# [Passage]

# newbie question



## bigun624 (May 11, 2005)

I'm sure this has been asked, but here goes. I ususally hang out in the slotcar forum have 2 ho scale portable tracks and a 1/43 portable track, which leads to my questions. I use my tracks for birthday parties, cubscout events car showes and so forth. What would be the best mini rc to do birthday parties with? X mods, Mini z, Mini t, Micro t Or brp? would the larger 1/18 scale be better or the smaller scale. Want to make it portable and all of my slotcars are dirt track or nascar themed. Also a good radio system? I think I have a handle on track contruction from the previous post. thanks in advance for any help, hope I didn't open a can of worms. If you ask a quetion like this on the HO slotcar boards you start a war.


----------



## ScottH (Nov 24, 2005)

IMHO and having looked into this a little myself. The BRP car is the way to go. It is virtually indestructable. Which is VERY IMPORTANT in the venue in which you are going to venture.

As far as radio systems, keep it simple. Remember who your clientel is going to be. I think Futaba has a system the includes transmitter, rcvr, servo and an ESC with reverse. We have been RACING the BRP's on AA nimh that we get from WAL-MART. You will need at least 2 packs of batteries per car and 1 charger per car. Put everything in with connectors that way it is easier to repair on site. You may even want to have a spare car or two, just in case.

I think BRP even makes a rental kit. Check with BRP to get the particulars.

Oh yeah, the track. We run on a plywood surface painted with the grip paint and now the grip stuff has worn off and we still have plenty of traction. Try to stay away form making a track with a carpet covering. That is only going to cause you headaches and more maintenance in the long run.
Good Luck.


----------



## BudBartos (Jan 1, 1970)

There are many rental tracks that use our cars. A good surface is the foam pad stuff they sell for floors. What is nice with thw SC18 rental car is that You can use regulare size radio gear.


----------



## RCRacer00 (Oct 30, 2002)

I have a NEWBIE question....


Do you have to run BRP motors in these cars, or do other aftermarkets fit?


----------



## BudBartos (Jan 1, 1970)

BRP motors in strock cars We do have a rear pod conversion for the big motors. The BRP stock motors are pretty fast.


----------

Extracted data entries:
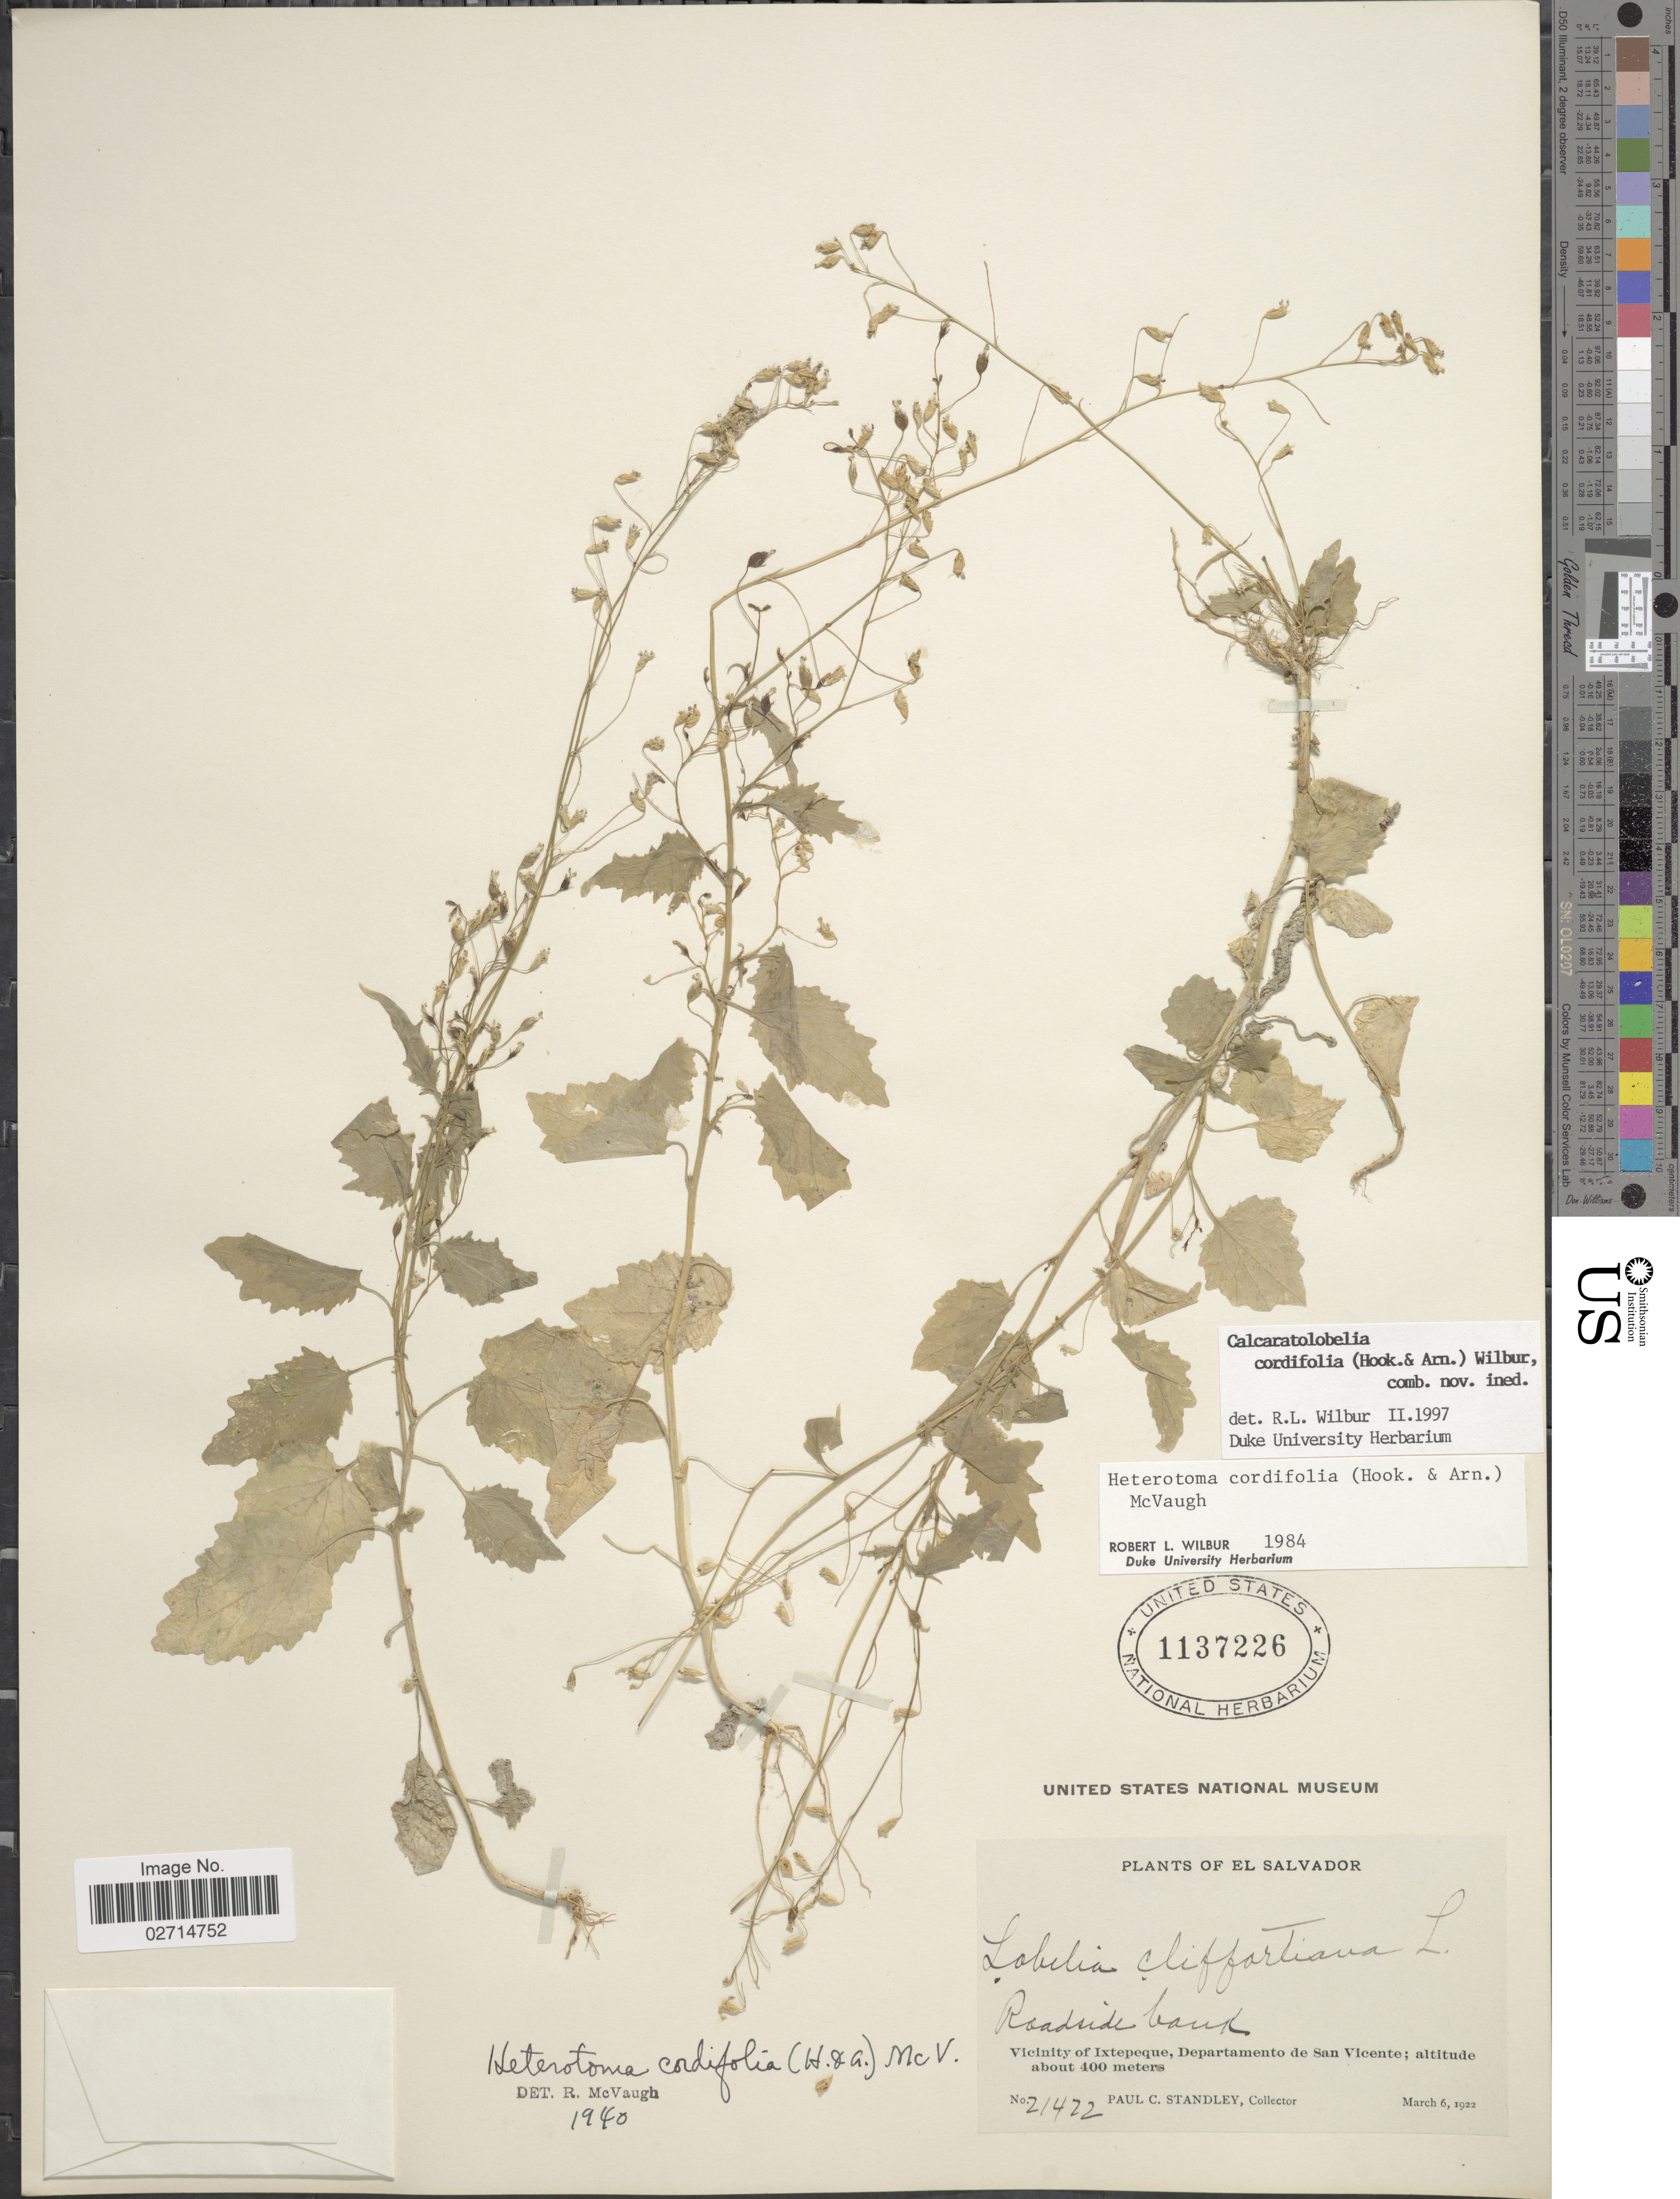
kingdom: Plantae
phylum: Tracheophyta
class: Magnoliopsida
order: Asterales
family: Campanulaceae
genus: Lobelia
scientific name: Lobelia cordifolia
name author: Hook. & Arn.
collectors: P. C. Standley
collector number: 21422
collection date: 1922-03-06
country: El Salvador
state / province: San Vincente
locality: Roadside bank. Vicinity of Ixtepeque, Departamento de San Vicente.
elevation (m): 400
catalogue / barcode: US 1137226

# [What to work on]
Repeat the part of the thread that begins with the words "## bigun624 (May" and ends with "start a war.", swapping "birthday parties" for "holiday parties". Rely on the forum thread alone.

# [Written solution]
## bigun624 (May 11, 2005)

I'm sure this has been asked, but here goes. I ususally hang out in the slotcar forum have 2 ho scale portable tracks and a 1/43 portable track, which leads to my questions. I use my tracks for holiday parties, cubscout events car showes and so forth. What would be the best mini rc to do holiday parties with? X mods, Mini z, Mini t, Micro t Or brp? would the larger 1/18 scale be better or the smaller scale. Want to make it portable and all of my slotcars are dirt track or nascar themed. Also a good radio system? I think I have a handle on track contruction from the previous post. thanks in advance for any help, hope I didn't open a can of worms. If you ask a quetion like this on the HO slotcar boards you start a war.